The reader has a hard time trying to find modern books that espouse values contrary to the ALA/PAW/ACLU orthodoxy on such topics as conservatism vs. liberalism, family vs. feminism, and peace vs. war.
The hottest controversies about textbooks during the past year concern the reading series called Impressions for grades Kindergarten through 6th grades, published by Holt, Rinehart & Winston. Parents in dozens of school districts are objecting to Impressions because of its heavy use of stories that deal with violence, negativism, despair, bizarre acts such as dismemberment of people and animals, witchcraft, magic, and New Age.
When parents object to their little children being required to read and discuss such material in class, the liberals retaliate by labeling parents “censors.” But investigation of the controversy shows that the schools and the publishers are the ones really doing the censoring.
Impressions takes a favorite novel enjoyed by generations of girls called Anne of Green Gables and has the colossal gall not only to censor out a passage and substitute a newly written one, but to substitute a horror passage for a happy one.
The original Anne of Green Gables has a cheerful passage in which Anne says it makes her “glad to be alive” because there are so many interesting things to ask about, such as why “those red roads” are red.
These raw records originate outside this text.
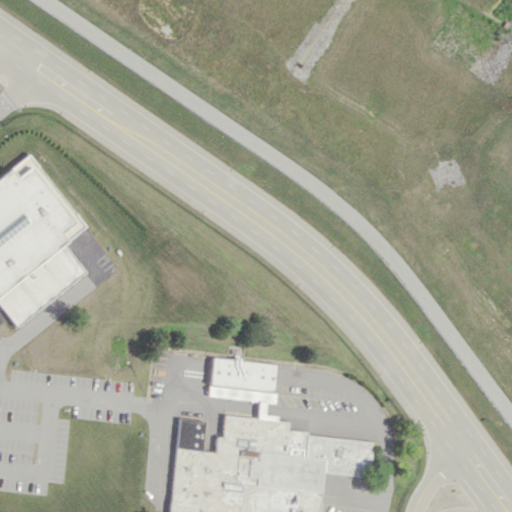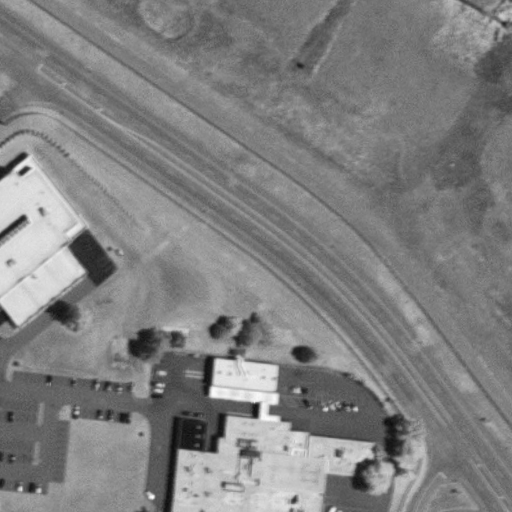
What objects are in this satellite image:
road: (22, 87)
airport: (351, 135)
road: (302, 178)
road: (288, 238)
building: (33, 241)
building: (244, 373)
road: (136, 402)
road: (316, 415)
road: (22, 432)
road: (43, 451)
building: (258, 466)
road: (434, 475)
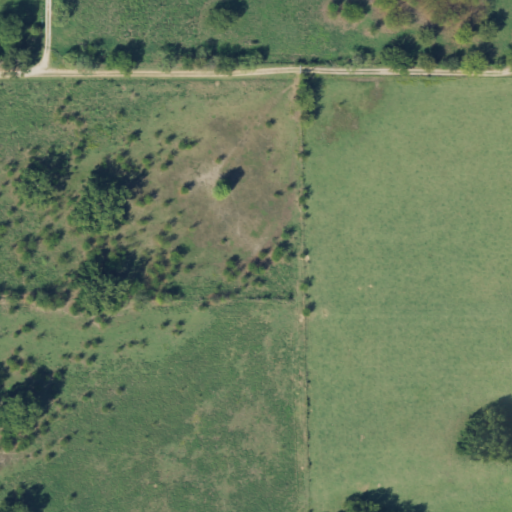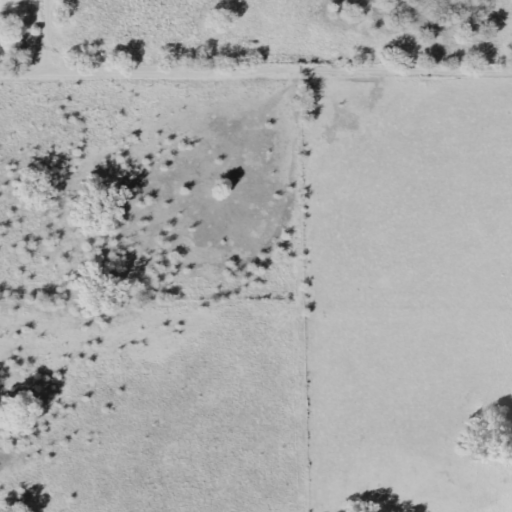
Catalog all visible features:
road: (45, 36)
road: (256, 67)
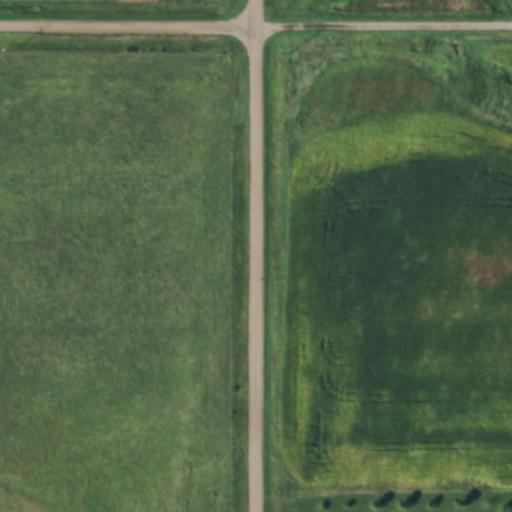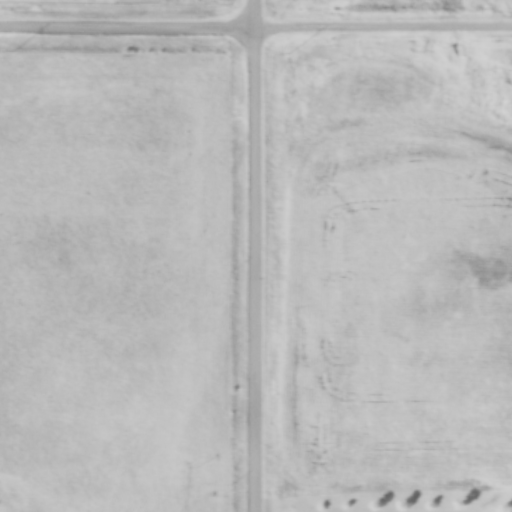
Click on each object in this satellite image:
road: (256, 25)
road: (264, 256)
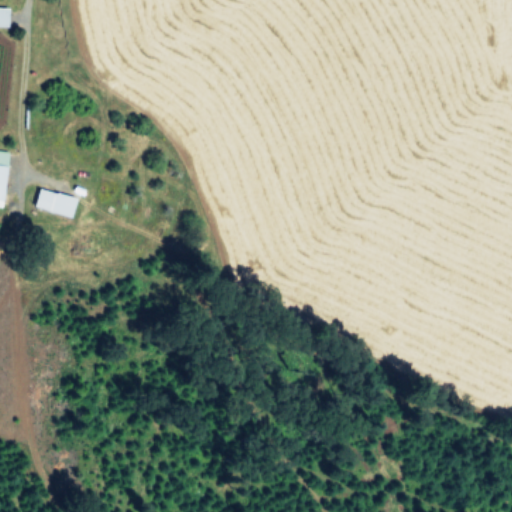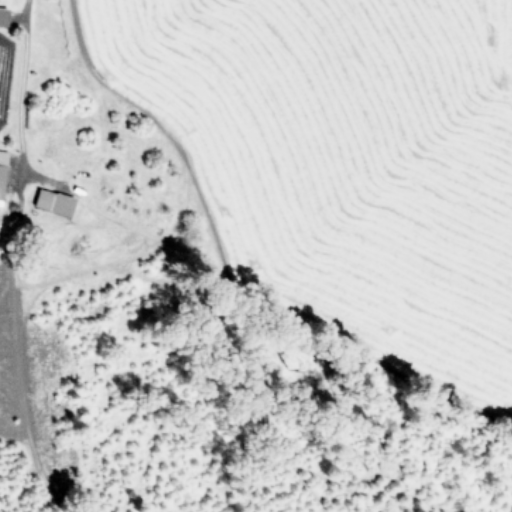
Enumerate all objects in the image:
road: (21, 9)
building: (2, 15)
crop: (296, 143)
building: (2, 166)
building: (52, 201)
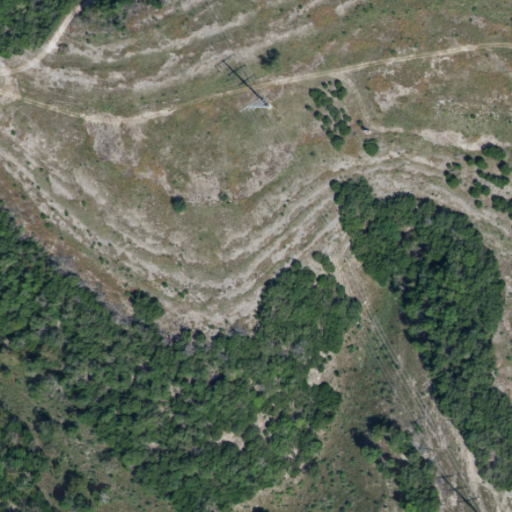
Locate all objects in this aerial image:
power tower: (270, 107)
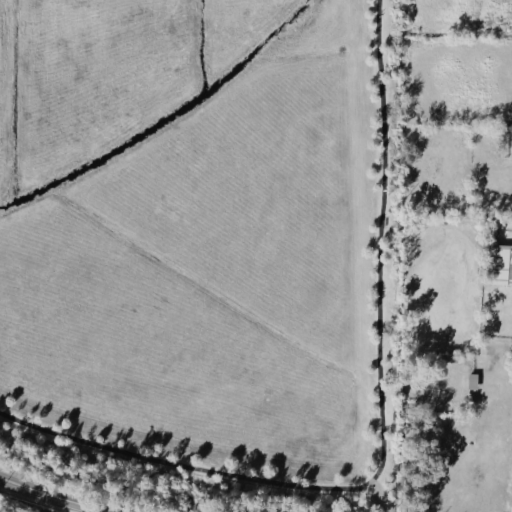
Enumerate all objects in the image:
building: (499, 265)
building: (500, 266)
building: (472, 382)
road: (381, 433)
road: (91, 478)
road: (53, 495)
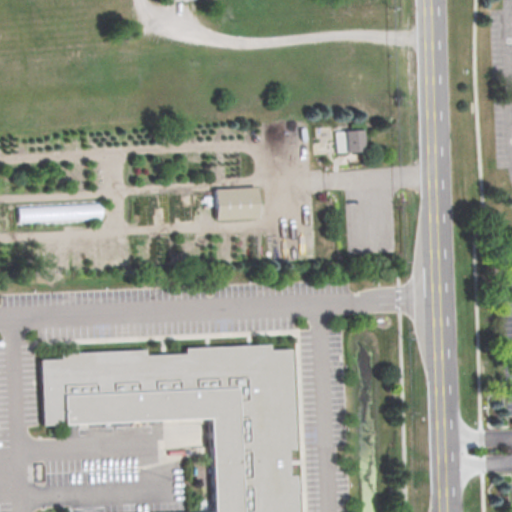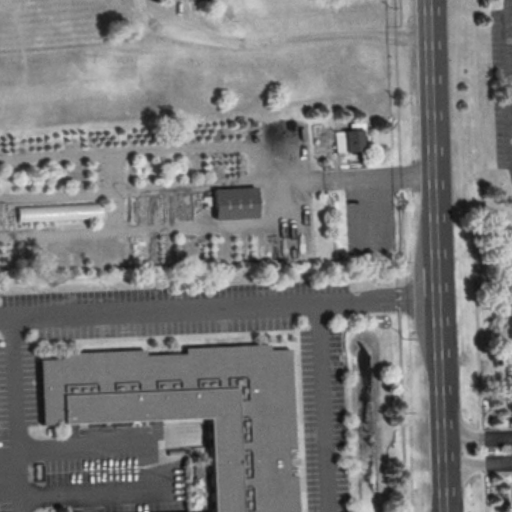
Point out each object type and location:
road: (510, 35)
road: (278, 39)
parking lot: (504, 84)
building: (348, 140)
road: (123, 155)
road: (372, 180)
building: (233, 202)
road: (475, 252)
road: (436, 255)
road: (378, 301)
road: (159, 310)
parking lot: (506, 348)
road: (323, 408)
building: (191, 409)
building: (191, 409)
road: (476, 437)
road: (123, 446)
road: (477, 462)
road: (20, 476)
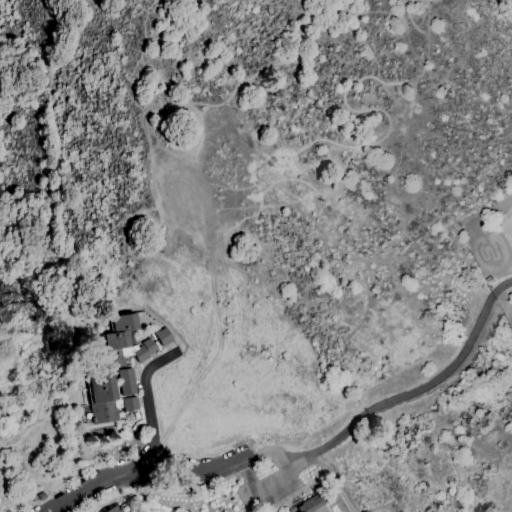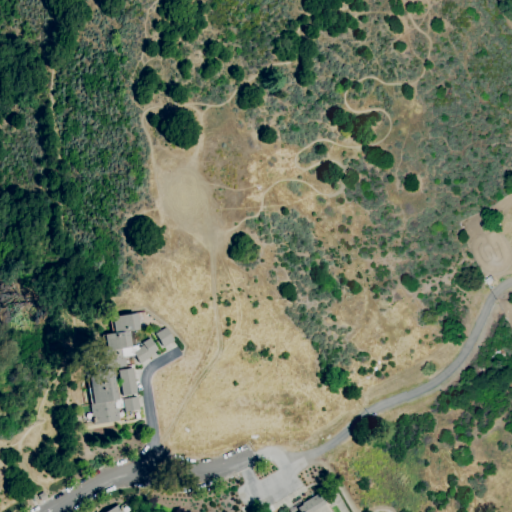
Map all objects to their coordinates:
park: (47, 243)
road: (74, 263)
building: (124, 323)
building: (163, 337)
building: (164, 337)
building: (116, 341)
building: (149, 346)
building: (139, 353)
building: (501, 356)
building: (115, 357)
building: (477, 368)
building: (116, 371)
building: (125, 375)
building: (100, 378)
building: (127, 388)
building: (103, 394)
road: (147, 398)
building: (111, 410)
road: (310, 457)
road: (262, 486)
building: (41, 496)
building: (311, 504)
building: (311, 505)
building: (115, 508)
building: (115, 509)
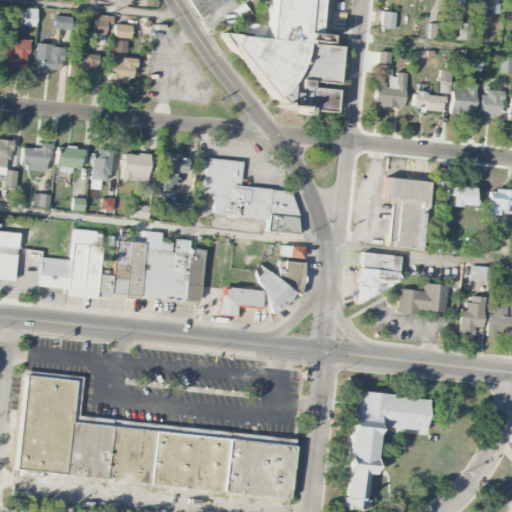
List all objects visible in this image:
building: (86, 1)
building: (456, 3)
building: (485, 6)
road: (107, 8)
road: (228, 9)
building: (510, 10)
building: (29, 16)
building: (387, 20)
building: (62, 22)
building: (100, 23)
building: (121, 31)
building: (433, 31)
road: (436, 46)
building: (13, 56)
building: (289, 56)
building: (46, 58)
building: (382, 58)
building: (82, 63)
building: (119, 63)
building: (504, 65)
road: (166, 69)
building: (443, 81)
building: (389, 92)
building: (462, 100)
building: (427, 102)
building: (490, 103)
building: (509, 106)
road: (255, 132)
road: (277, 138)
building: (33, 157)
building: (66, 159)
building: (6, 164)
building: (99, 165)
building: (133, 167)
building: (168, 170)
road: (345, 176)
building: (460, 196)
building: (247, 198)
building: (39, 200)
building: (498, 203)
building: (105, 204)
building: (176, 210)
building: (138, 211)
building: (404, 212)
road: (161, 228)
building: (295, 252)
building: (7, 255)
road: (424, 256)
building: (123, 269)
building: (289, 273)
building: (377, 273)
building: (479, 273)
building: (274, 293)
building: (420, 299)
building: (236, 300)
building: (470, 315)
building: (497, 317)
road: (291, 320)
road: (348, 334)
road: (255, 345)
road: (76, 362)
road: (4, 363)
road: (195, 369)
road: (276, 393)
road: (179, 407)
road: (317, 432)
building: (374, 437)
building: (141, 448)
road: (484, 463)
building: (510, 508)
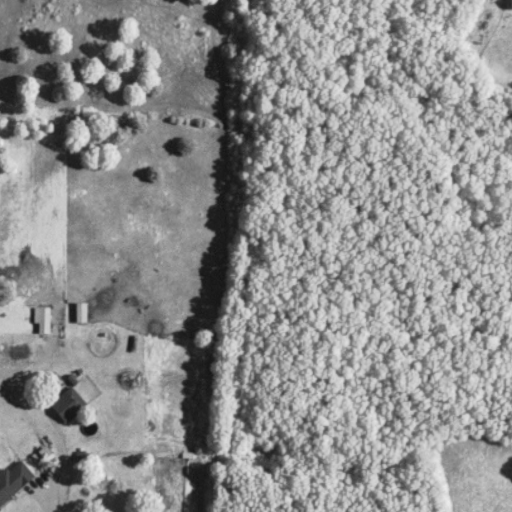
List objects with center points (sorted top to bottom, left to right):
building: (510, 4)
building: (80, 314)
building: (41, 320)
building: (66, 406)
road: (39, 433)
building: (13, 480)
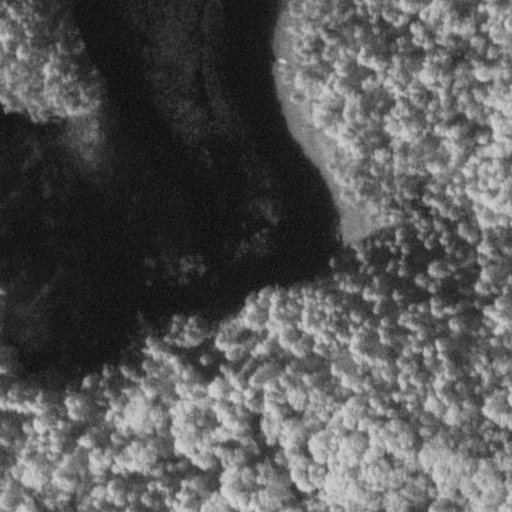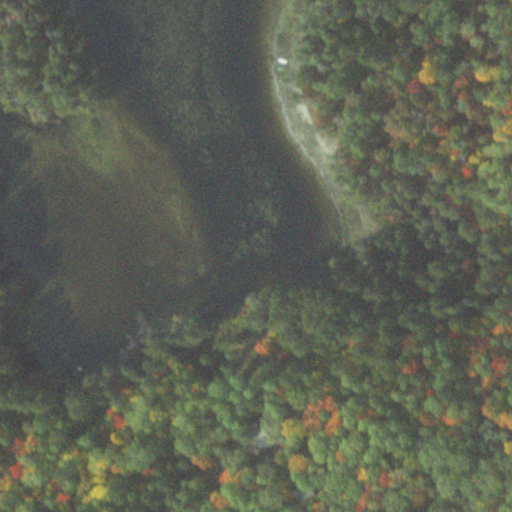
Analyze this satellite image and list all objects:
building: (271, 433)
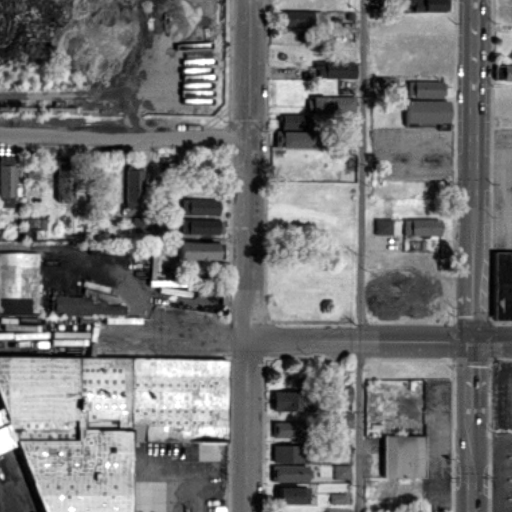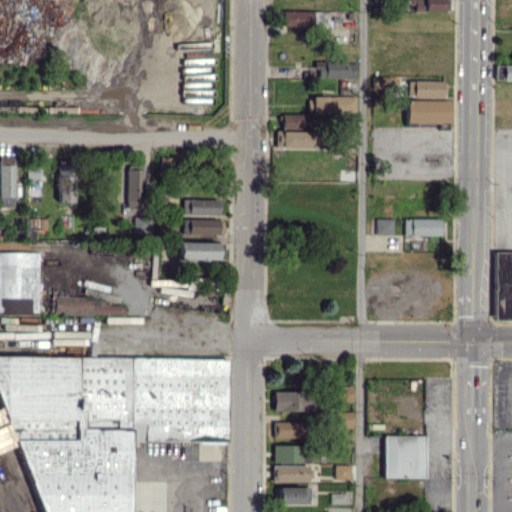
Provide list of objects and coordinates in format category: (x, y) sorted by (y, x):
building: (427, 5)
building: (295, 17)
building: (335, 69)
building: (303, 71)
building: (507, 71)
building: (384, 82)
building: (423, 88)
road: (475, 103)
building: (330, 104)
building: (426, 111)
building: (295, 120)
road: (125, 136)
road: (250, 137)
building: (295, 138)
building: (342, 143)
building: (32, 171)
building: (6, 180)
building: (64, 180)
building: (133, 188)
building: (199, 206)
building: (141, 224)
building: (383, 225)
building: (201, 226)
building: (421, 226)
building: (197, 250)
road: (466, 254)
road: (487, 254)
railway: (182, 255)
road: (362, 256)
building: (18, 282)
building: (193, 283)
building: (502, 285)
road: (324, 292)
road: (475, 294)
building: (71, 305)
building: (105, 307)
road: (511, 315)
road: (400, 316)
road: (402, 331)
road: (430, 334)
road: (125, 337)
road: (511, 340)
road: (509, 362)
road: (470, 379)
road: (249, 382)
building: (292, 400)
road: (461, 404)
road: (482, 405)
building: (342, 419)
building: (103, 420)
building: (287, 429)
building: (290, 453)
building: (403, 455)
road: (473, 456)
building: (342, 471)
building: (290, 473)
road: (472, 493)
building: (291, 494)
building: (337, 497)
The Impressions version has Anne speculating that the red roads are the result of “tragic destiny… a bloodstained family tree… an evil spell… vicious strife… family feuds… drenching local soil with gore.”
Impressions also rewrites the classic fairy tale Beauty and the Beast. In the new version, the prince is “cut into a thousand pieces by a pit lined with “sharp knives and razors.”
The biggest outrage is the censorship of phonies readers out of first grade classrooms. Although all research studies prove the superiority of the phonics method for teaching reading, the public school establishment blacklists phonics readers and lesson from the first grade and compels the use of look-say or whole-language books.
The liberals promoting “Banned Books Week” are forever complaining that “religious fundamentalists” are trying to ban the teaching of evolution in schools. But in Alabama in January this year, People for the American Way’s chief spokesman, John Buchanan, came down hard on the side of banning a book called Of Pandas and People because it presents several secular theories about the origins of life instead of just evolution.
Another liberal organization usually on the attack against parents and others who hold traditional values, Planned Parenthood, is doing its own censorship. It is attempting to censor out of the schools any use of abstinence-based sex education curricula such as Sex Respect published in Golf, Illinois and Teen Aid published in Spokane, Washington.
The savage attack on Western Culture in universities and public schools is another example of book banning practiced by those who falsely cry “censorship.” The liberals are trying to expurgate all DWEMs (Dead White European Males) from history, civilization, and literature classes.
It was the liberals, not right-wing fundamentalists, who danced a conga line across Stanford University campus chanting “Hey, hey, ho, ho, Western culture’s got to go.” At the University of Texas in Austin, the English Department is trying to censor out readings traditionally used in a mandatory freshman English course and replace them with what some professors call “Oppression Studies.”
There is, indeed, a problem of book banning. But it is the intolerant liberals who are doing the banning.